_Problem statement_: Return each line below that contains the string "false". Case counts.
___ Data for the task
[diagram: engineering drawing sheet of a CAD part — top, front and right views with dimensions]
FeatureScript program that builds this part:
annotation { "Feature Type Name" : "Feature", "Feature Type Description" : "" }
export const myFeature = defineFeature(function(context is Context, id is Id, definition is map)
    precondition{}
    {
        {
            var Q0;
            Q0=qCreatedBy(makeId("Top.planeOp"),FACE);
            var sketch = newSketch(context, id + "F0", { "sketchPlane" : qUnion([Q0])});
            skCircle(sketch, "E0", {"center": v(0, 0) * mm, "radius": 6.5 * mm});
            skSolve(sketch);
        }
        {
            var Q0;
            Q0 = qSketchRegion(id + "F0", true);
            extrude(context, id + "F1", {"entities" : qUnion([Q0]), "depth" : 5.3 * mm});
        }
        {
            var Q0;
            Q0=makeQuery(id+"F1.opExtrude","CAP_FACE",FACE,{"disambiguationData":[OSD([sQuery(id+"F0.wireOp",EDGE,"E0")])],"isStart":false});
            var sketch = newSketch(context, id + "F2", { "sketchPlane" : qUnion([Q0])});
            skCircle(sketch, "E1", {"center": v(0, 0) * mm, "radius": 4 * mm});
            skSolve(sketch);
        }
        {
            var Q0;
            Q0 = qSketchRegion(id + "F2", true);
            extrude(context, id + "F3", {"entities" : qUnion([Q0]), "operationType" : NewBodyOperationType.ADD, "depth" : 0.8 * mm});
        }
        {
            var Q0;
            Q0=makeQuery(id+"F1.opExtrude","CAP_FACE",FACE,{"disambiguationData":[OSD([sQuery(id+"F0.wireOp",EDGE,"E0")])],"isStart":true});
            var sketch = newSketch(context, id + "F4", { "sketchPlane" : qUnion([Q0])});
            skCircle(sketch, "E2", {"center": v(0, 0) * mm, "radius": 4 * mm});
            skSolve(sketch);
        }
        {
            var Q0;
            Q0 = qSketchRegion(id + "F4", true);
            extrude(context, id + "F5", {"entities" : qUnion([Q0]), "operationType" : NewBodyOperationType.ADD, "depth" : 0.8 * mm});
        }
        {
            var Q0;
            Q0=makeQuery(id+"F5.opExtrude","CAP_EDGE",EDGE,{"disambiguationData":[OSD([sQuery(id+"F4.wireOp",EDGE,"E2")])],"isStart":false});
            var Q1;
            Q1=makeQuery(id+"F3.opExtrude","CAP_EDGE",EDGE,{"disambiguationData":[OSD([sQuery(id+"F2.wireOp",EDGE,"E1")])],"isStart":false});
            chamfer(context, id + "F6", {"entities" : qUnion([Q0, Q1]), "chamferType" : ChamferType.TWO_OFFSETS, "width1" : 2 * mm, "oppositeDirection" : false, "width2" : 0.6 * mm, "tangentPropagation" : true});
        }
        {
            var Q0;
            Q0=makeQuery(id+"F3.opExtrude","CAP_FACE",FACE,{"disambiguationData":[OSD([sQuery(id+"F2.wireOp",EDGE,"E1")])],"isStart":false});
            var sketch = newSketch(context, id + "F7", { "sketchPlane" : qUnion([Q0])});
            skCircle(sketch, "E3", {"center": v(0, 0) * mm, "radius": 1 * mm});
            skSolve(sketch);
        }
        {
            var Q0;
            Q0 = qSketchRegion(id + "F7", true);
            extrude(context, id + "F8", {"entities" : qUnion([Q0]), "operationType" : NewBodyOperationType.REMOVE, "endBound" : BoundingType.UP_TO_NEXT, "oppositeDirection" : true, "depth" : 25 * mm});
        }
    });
______
_Task response_:
            Q0=makeQuery(id+"F1.opExtrude","CAP_FACE",FACE,{"disambiguationData":[OSD([sQuery(id+"F0.wireOp",EDGE,"E0")])],"isStart":false});
            Q0=makeQuery(id+"F5.opExtrude","CAP_EDGE",EDGE,{"disambiguationData":[OSD([sQuery(id+"F4.wireOp",EDGE,"E2")])],"isStart":false});
            Q1=makeQuery(id+"F3.opExtrude","CAP_EDGE",EDGE,{"disambiguationData":[OSD([sQuery(id+"F2.wireOp",EDGE,"E1")])],"isStart":false});
            chamfer(context, id + "F6", {"entities" : qUnion([Q0, Q1]), "chamferType" : ChamferType.TWO_OFFSETS, "width1" : 2 * mm, "oppositeDirection" : false, "width2" : 0.6 * mm, "tangentPropagation" : true});
            Q0=makeQuery(id+"F3.opExtrude","CAP_FACE",FACE,{"disambiguationData":[OSD([sQuery(id+"F2.wireOp",EDGE,"E1")])],"isStart":false});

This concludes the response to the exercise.